The complete nucleotide sequences of Streptococcus sobrinus 6715 scrA and scrB, which encode sucrose-specific enzyme II of the phosphoenolpyruvate-dependent phosphotransferase system and sucrose-6-phosphate hydrolase, respectively, have been determined. These two genes were transcribed divergently, and the initiation codons of the two open reading frames were 192 bp apart. The transcriptional initiation sites were determined by primer extension analysis, and the putative promoter regions of these two genes overlapped partially. The gene encoding enzyme IIScr, scrA, contained 1,896 nucleotides, and the molecular mass of the predicted protein was 66,529 Da. The hydropathy plot of the predicted amino acid sequence indicated that enzyme IIScr was a relatively hydrophobic protein. The gene encoding sucrose-6-phosphate hydrolase, scrB, contained 1,437 nucleotides. The molecular mass of the predicted protein was 54,501 Da, and the encoded enzyme was hydrophilic. The predicted amino acid sequences of the two open reading frames exhibited approximately 45 and 70% identity with those encoded by scrA and scrB, respectively, from Streptococcus mutans GS5. Homology also was observed between the N-terminal region of the S. sobrinus 6715 enzyme IIScr and other enzyme IIs specific for the glucopyranoside molecule, all of which generate glucopyranoside-6-phosphate during translocation and phosphorylation of the respective substrates.

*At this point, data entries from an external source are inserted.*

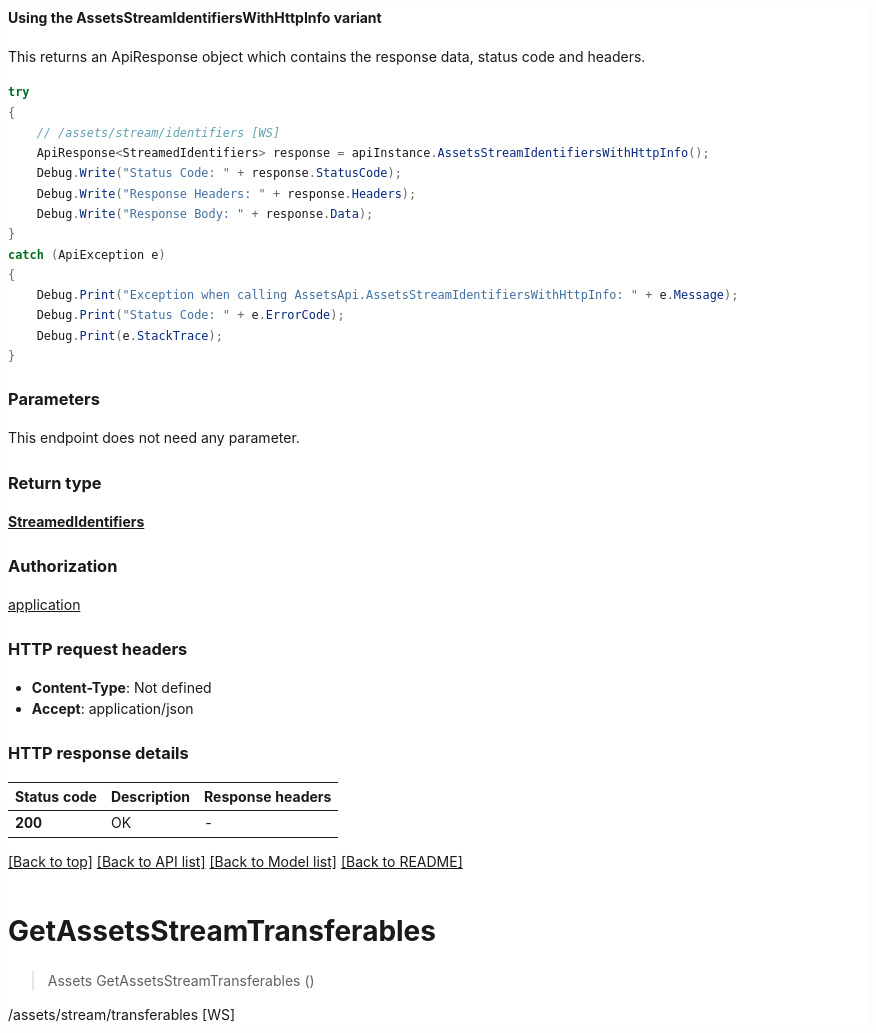 #### Using the AssetsStreamIdentifiersWithHttpInfo variant
This returns an ApiResponse object which contains the response data, status code and headers.

```csharp
try
{
    // /assets/stream/identifiers [WS]
    ApiResponse<StreamedIdentifiers> response = apiInstance.AssetsStreamIdentifiersWithHttpInfo();
    Debug.Write("Status Code: " + response.StatusCode);
    Debug.Write("Response Headers: " + response.Headers);
    Debug.Write("Response Body: " + response.Data);
}
catch (ApiException e)
{
    Debug.Print("Exception when calling AssetsApi.AssetsStreamIdentifiersWithHttpInfo: " + e.Message);
    Debug.Print("Status Code: " + e.ErrorCode);
    Debug.Print(e.StackTrace);
}
```

### Parameters
This endpoint does not need any parameter.
### Return type

[**StreamedIdentifiers**](StreamedIdentifiers.md)

### Authorization

[application](../README.md#application)

### HTTP request headers

 - **Content-Type**: Not defined
 - **Accept**: application/json


### HTTP response details
| Status code | Description | Response headers |
|-------------|-------------|------------------|
| **200** | OK |  -  |

[[Back to top]](#) [[Back to API list]](../README.md#documentation-for-api-endpoints) [[Back to Model list]](../README.md#documentation-for-models) [[Back to README]](../README.md)

<a id="getassetsstreamtransferables"></a>
# **GetAssetsStreamTransferables**
> Assets GetAssetsStreamTransferables ()

/assets/stream/transferables [WS]

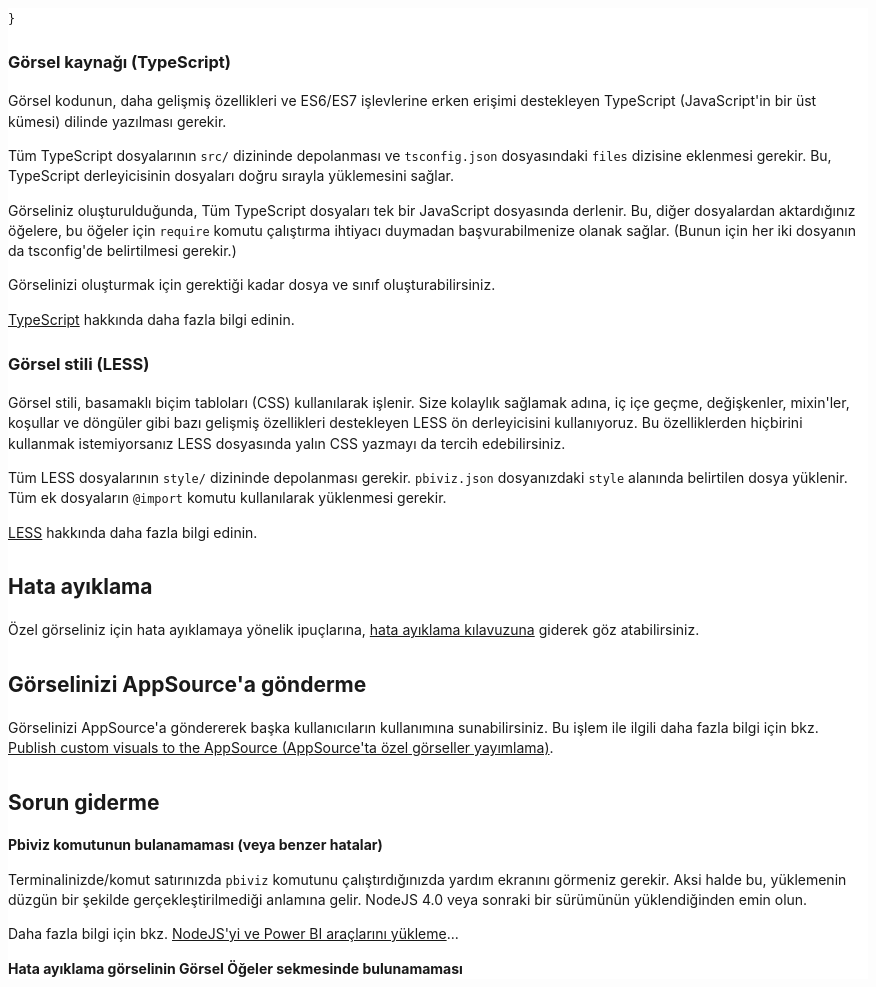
 ```
}
```

### <a name="visual-source-typescript"></a>Görsel kaynağı (TypeScript)
Görsel kodunun, daha gelişmiş özellikleri ve ES6/ES7 işlevlerine erken erişimi destekleyen TypeScript (JavaScript'in bir üst kümesi) dilinde yazılması gerekir.

Tüm TypeScript dosyalarının `src/` dizininde depolanması ve `tsconfig.json` dosyasındaki `files` dizisine eklenmesi gerekir. Bu, TypeScript derleyicisinin dosyaları doğru sırayla yüklemesini sağlar.

Görseliniz oluşturulduğunda, Tüm TypeScript dosyaları tek bir JavaScript dosyasında derlenir. Bu, diğer dosyalardan aktardığınız öğelere, bu öğeler için `require` komutu çalıştırma ihtiyacı duymadan başvurabilmenize olanak sağlar. (Bunun için her iki dosyanın da tsconfig'de belirtilmesi gerekir.)

Görselinizi oluşturmak için gerektiği kadar dosya ve sınıf oluşturabilirsiniz.

[TypeScript](http://www.typescriptlang.org/) hakkında daha fazla bilgi edinin.

### <a name="visual-style-less"></a>Görsel stili (LESS)
Görsel stili, basamaklı biçim tabloları (CSS) kullanılarak işlenir. Size kolaylık sağlamak adına, iç içe geçme, değişkenler, mixin'ler, koşullar ve döngüler gibi bazı gelişmiş özellikleri destekleyen LESS ön derleyicisini kullanıyoruz. Bu özelliklerden hiçbirini kullanmak istemiyorsanız LESS dosyasında yalın CSS yazmayı da tercih edebilirsiniz.

Tüm LESS dosyalarının `style/` dizininde depolanması gerekir. `pbiviz.json` dosyanızdaki `style` alanında belirtilen dosya yüklenir. Tüm ek dosyaların `@import` komutu kullanılarak yüklenmesi gerekir.

[LESS](http://lesscss.org/) hakkında daha fazla bilgi edinin.

## <a name="debugging"></a>Hata ayıklama
Özel görseliniz için hata ayıklamaya yönelik ipuçlarına, [hata ayıklama kılavuzuna](https://github.com/Microsoft/PowerBI-visuals/blob/master/tools/debugging.md) giderek göz atabilirsiniz.

## <a name="submit-your-visual-to-appsource"></a>Görselinizi AppSource'a gönderme
Görselinizi AppSource'a göndererek başka kullanıcıların kullanımına sunabilirsiniz. Bu işlem ile ilgili daha fazla bilgi için bkz. [Publish custom visuals to the AppSource (AppSource'ta özel görseller yayımlama)](developer/office-store.md).

## <a name="troubleshooting"></a>Sorun giderme
**Pbiviz komutunun bulanamaması (veya benzer hatalar)**

Terminalinizde/komut satırınızda `pbiviz` komutunu çalıştırdığınızda yardım ekranını görmeniz gerekir. Aksi halde bu, yüklemenin düzgün bir şekilde gerçekleştirilmediği anlamına gelir. NodeJS 4.0 veya sonraki bir sürümünün yüklendiğinden emin olun.

Daha fazla bilgi için bkz. [NodeJS'yi ve Power BI araçlarını yükleme](#install-nodejs-and-the-power-bi-tools)...

**Hata ayıklama görselinin Görsel Öğeler sekmesinde bulunamaması**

The sequence of the C-terminal domain of the S. sobrinus 6715 enzyme IIScr shared significant homology with enzyme IIIGlc from Escherichia coli and Salmonella typhimurium and with the C-terminal domain of enzyme IIBgl from E. coli, indicating that the two functional domains, enzyme IIScr and enzyme IIIScr, were covalently linked as a single polypeptide in S. sobrinus 6715. The deduced amino acid sequence of the gene product of S. sobrinus scrB shared strong homology with sucrase from Bacillus subtilis, Klebsiella pneumoniae, and Vibrio alginolyticus, suggesting conservation based on the physiological roles of these proteins.